Coupling bioavailability and stable isotope ratio to discern dietary and non-dietary contribution of metal exposure to residents in mining-impacted areas

Abstract Both dietary and non-dietary pathways contribute to metal exposure in residents living near mining-impacted areas. In this study, bioavailability-based metal intake estimation coupled with stable Pb isotope ratio fingerprinting technique were used to discern dietary (i.e., rice consumption) and non-dietary (i.e., housedust ingestion) contribution to As, Cd, and Pb exposure in residents living near mining-impacted areas. Results showed that not only rice (n = 44; 0.10–0.56, 0.01–1.77, and 0.03–0.88 mg kg −1 ) but also housedust (n = 44; 2.15–2380, 2.55–329, and 87.0–56,184 mg kg −1 ) were contaminated with As, Cd, and Pb. Based on in vivo mouse bioassays, bioavailability of As, Cd, and Pb in rice (n = 11; 34 ± 15, 59 ± 13, and 31 ± 15%) were greater than housedust (n = 14; 17 ± 6.7, 46 ± 10, and 25 ± 6.8%). Estimated daily intake of As, Cd, and Pb after incorporating metal bioavailability showed that As intake via rice was 5-fold higher than housedust for adults, whereas As intake via housedust was 3-fold higher than rice for children.
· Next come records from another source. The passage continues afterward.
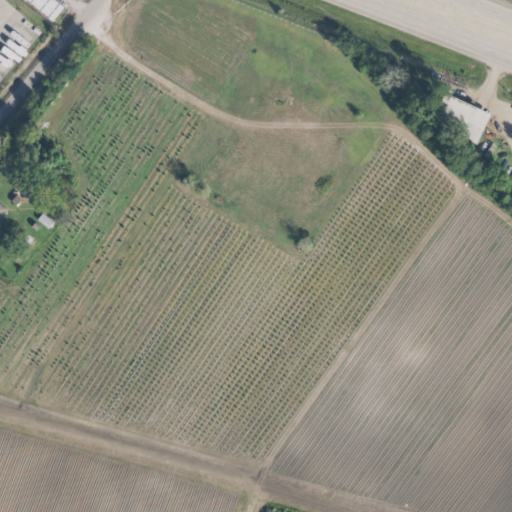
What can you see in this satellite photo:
road: (452, 5)
building: (46, 7)
road: (80, 9)
road: (467, 16)
road: (53, 62)
road: (492, 100)
building: (1, 208)
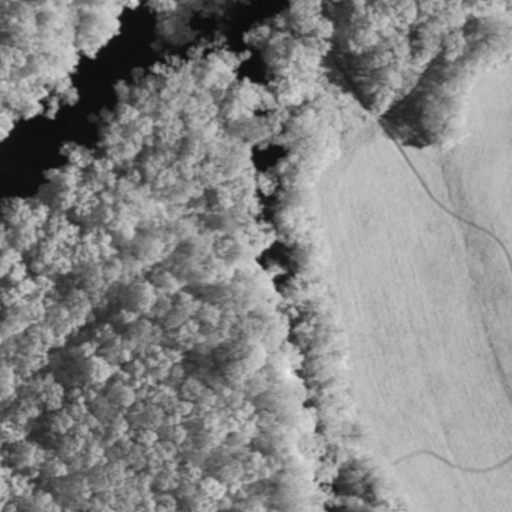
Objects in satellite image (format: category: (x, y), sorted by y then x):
river: (91, 75)
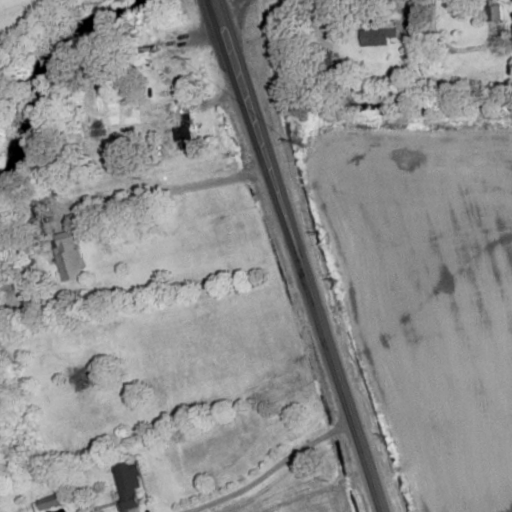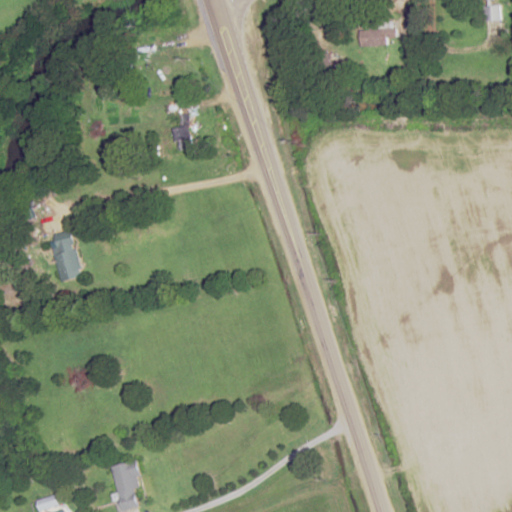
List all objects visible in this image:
building: (486, 1)
road: (218, 2)
building: (494, 12)
building: (380, 35)
building: (159, 76)
building: (183, 131)
road: (156, 190)
building: (69, 255)
road: (294, 255)
road: (272, 471)
building: (129, 485)
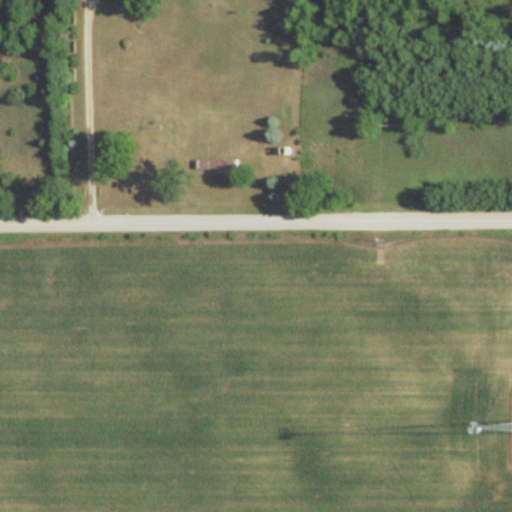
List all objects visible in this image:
road: (87, 106)
building: (216, 166)
road: (255, 222)
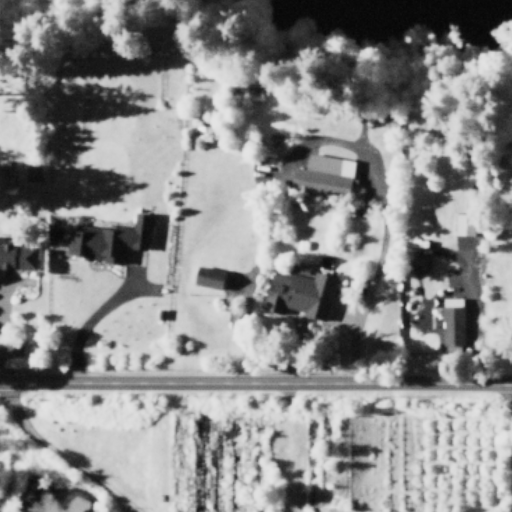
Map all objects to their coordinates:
river: (409, 3)
building: (33, 170)
building: (329, 176)
building: (7, 177)
building: (467, 222)
building: (110, 238)
building: (18, 254)
building: (419, 263)
building: (212, 275)
building: (301, 292)
building: (453, 319)
road: (255, 379)
road: (59, 455)
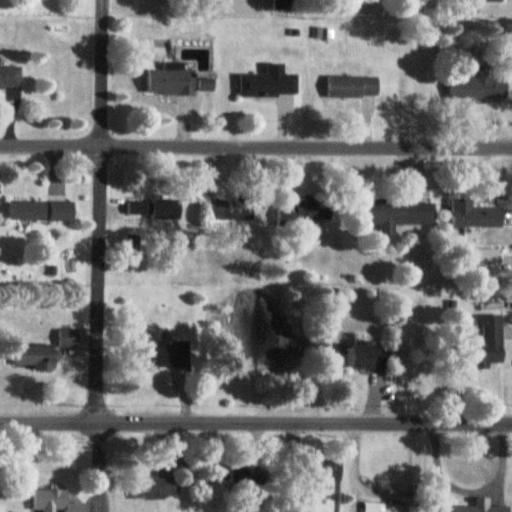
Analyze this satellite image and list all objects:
building: (494, 2)
building: (10, 77)
building: (171, 81)
building: (269, 83)
building: (484, 84)
building: (354, 87)
road: (255, 144)
building: (152, 210)
building: (231, 210)
building: (27, 211)
building: (306, 211)
building: (62, 212)
building: (398, 215)
building: (475, 216)
road: (96, 255)
building: (68, 339)
building: (487, 342)
building: (33, 357)
building: (166, 357)
building: (369, 358)
road: (255, 424)
building: (324, 466)
building: (246, 478)
building: (160, 490)
building: (52, 501)
building: (481, 507)
building: (371, 508)
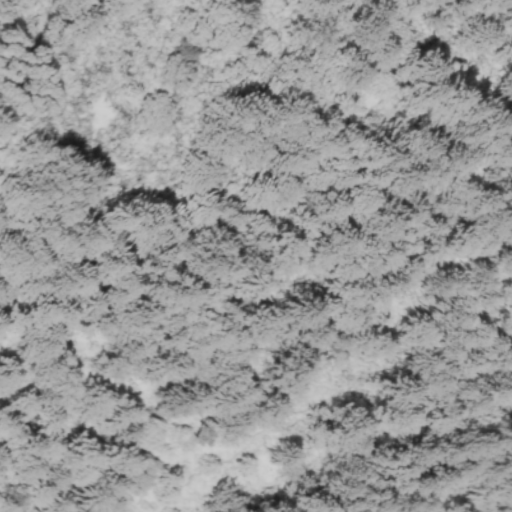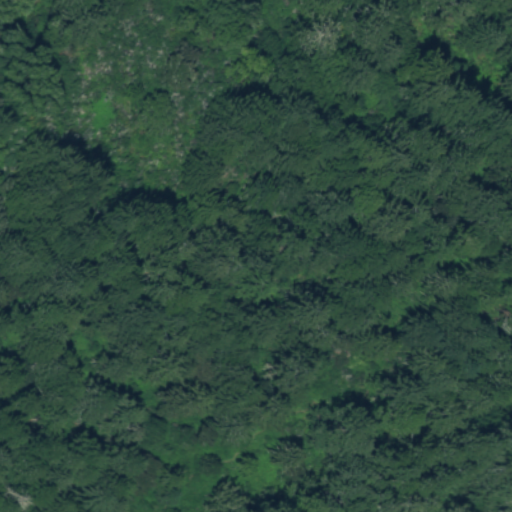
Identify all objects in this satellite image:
road: (363, 383)
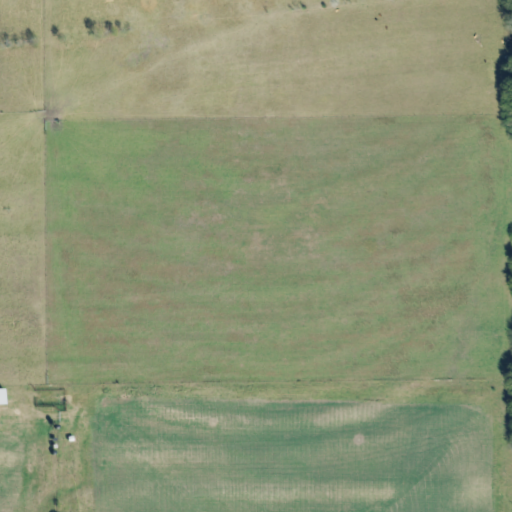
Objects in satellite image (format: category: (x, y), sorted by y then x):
building: (2, 396)
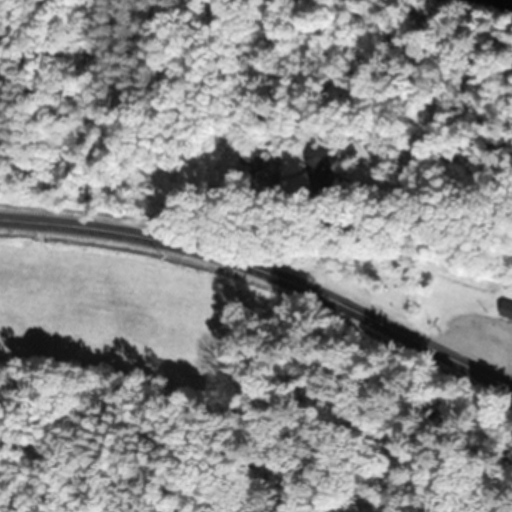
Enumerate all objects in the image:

For both adults and children, rice was the main source for Cd exposure, while housedust was the predominant Pb contributor. To ascertain the dominant Pb source from housedust ingestion, stable Pb isotope ratios ( 207 Pb/ 206 Pb and 208 Pb/ 206 Pb) of hair samples of local residents (n = 27, 0.8481 ± 0.0049 and 2.0904 ± 0.0102) were compared to housedust (n = 27, 0.8485 ± 0.0047 and 2.0885 ± 0.0107) and rice (n = 27, 0.8369 ± 0.0057 and 2.0521 ± 0.0119), showing an overlap between hair and housedust, but not rice, confirming that incidental housedust ingestion was the main source of Pb exposure. This study coupled bioavailability and stable isotope techniques to accurately identify the source of metal exposure as well as their potential health risk.